Will Smith made me late for work | by peko-chan

Will Smith made me late for work. Old school San Francisco taxi parked in the Tenderloin during use as movie prop in the Will Smith film Pursuit of Happiness.: photo by peko-chan, 26 September 2005

Cartoon cover shows Maxie the Taxi tipping his cap


  The New Deep City Press, Spring 1977, cover by Jamie Maddox. The New Deep City Press presented the world as seen by San Francisco taxicab drivers in the 1970s. The publication nicely captured the spirit of the times in words, images and original art.: image via World of Taxis

Taxicab drivers pose for a photo at City Cab

Drivers pose for the camera at City Cab in San Francisco, 1976.: image by The New Deep City Press via World of Taxis

7 comments:

TC said...

Ooops, disappearing post.

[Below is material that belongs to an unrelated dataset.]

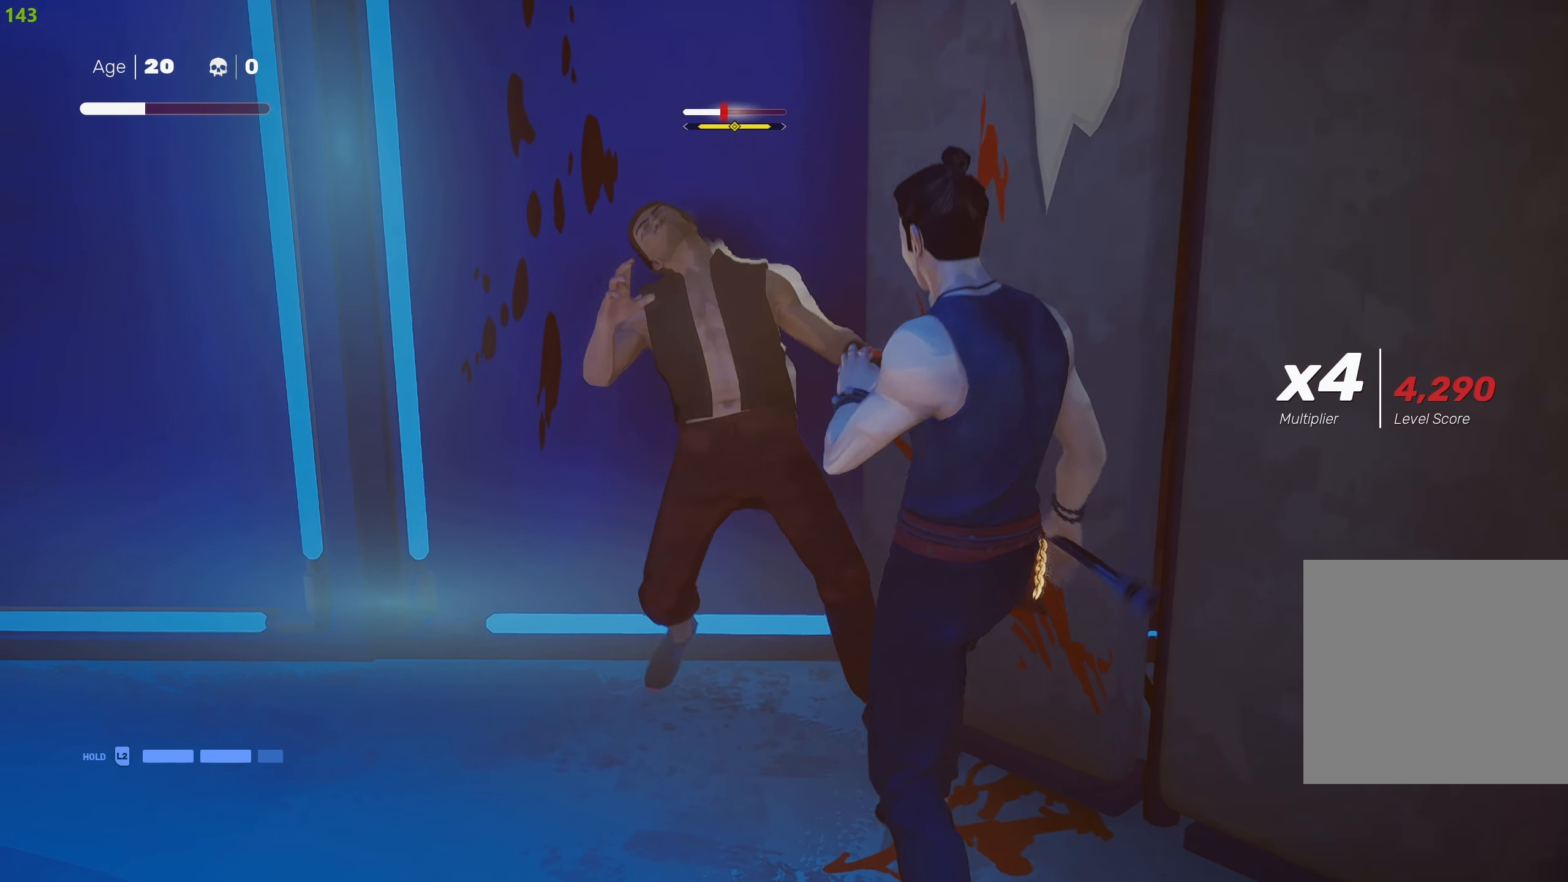
{"buttons": [], "left_stick": "center", "right_stick": "center", "events": [[33, "SQUARE", "up"], [100, "SQUARE", "down"], [183, "SQUARE", "up"], [250, "SQUARE", "down"], [333, "SQUARE", "up"], [383, "TRIANGLE", "down"], [416, "left_stick", "center"], [483, "TRIANGLE", "up"]]}
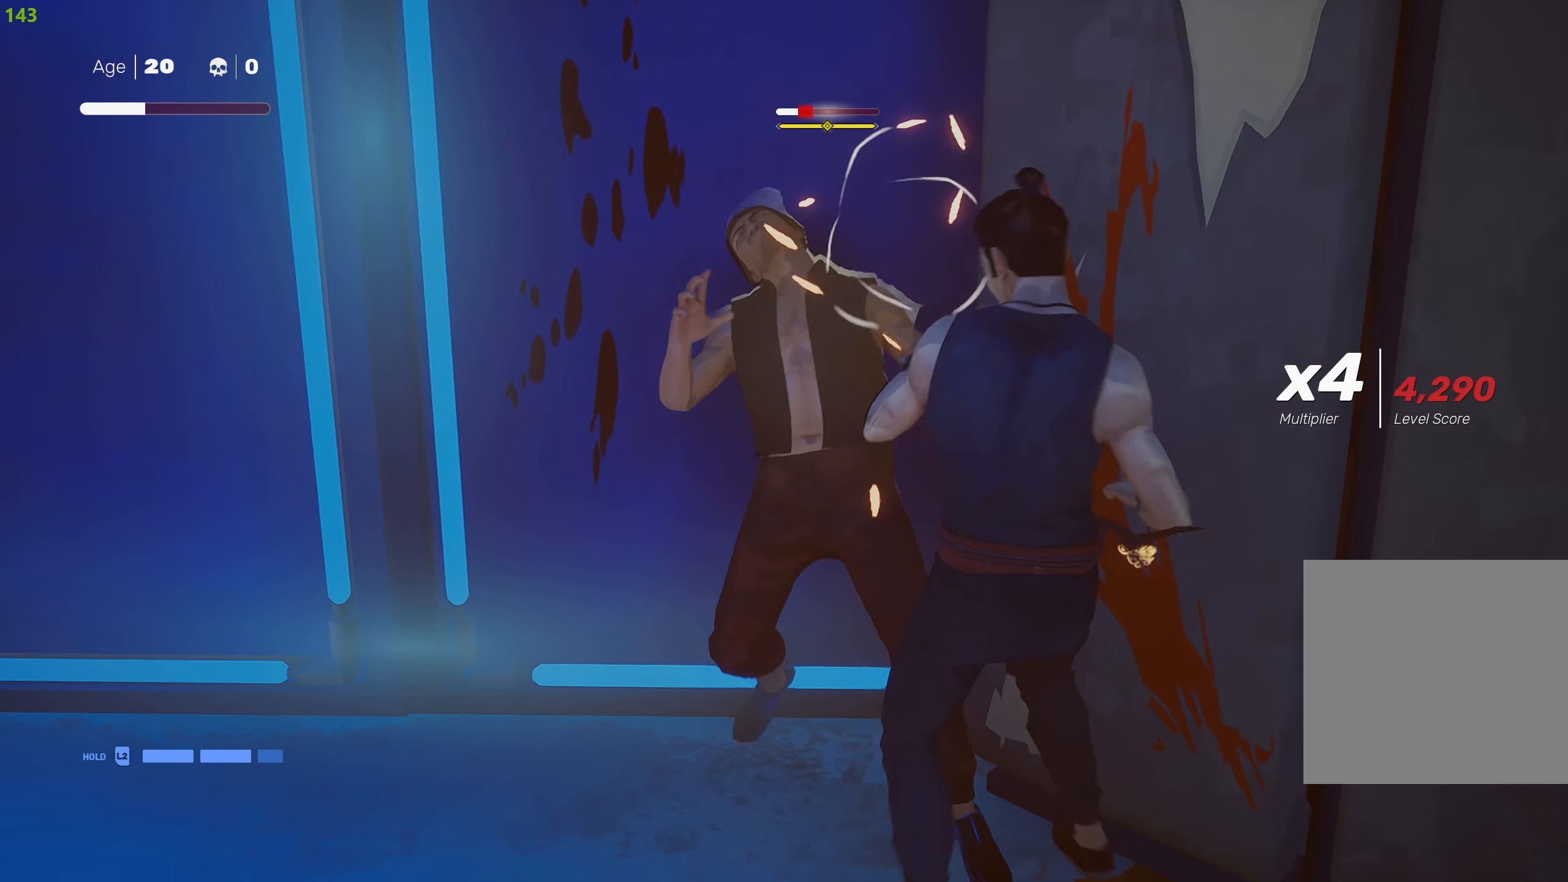
{"buttons": [], "left_stick": "center", "right_stick": "center", "events": [[33, "TRIANGLE", "down"], [150, "TRIANGLE", "up"], [200, "TRIANGLE", "down"], [300, "TRIANGLE", "up"], [350, "TRIANGLE", "down"], [466, "TRIANGLE", "up"]]}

Was here, then wasn't, now is, again. Sorry about that.

The first time this went up, yesterday, there was this comment from Tom Raworth:

Thanks to John for the clear reminder. Anything from Dick Gallup on this subject? Regards, Tom

There was also this back channel comment from Aram Saroyan:

I want to hear more—ran into Dick Gallup driving a cab back then.

The mysterious Monsieur Dick alas has not yet checked in but, marvel of marvels, John reports Dick "still drives and dispatches for one of the City Cab splinter companies".

John doesn't drive cab any more. He is a practising musician and teacher of music. Here he is working at a gig in the city a few years ago -- backing Frank Jackson on bass. From 3:40 he shows a bit of his art.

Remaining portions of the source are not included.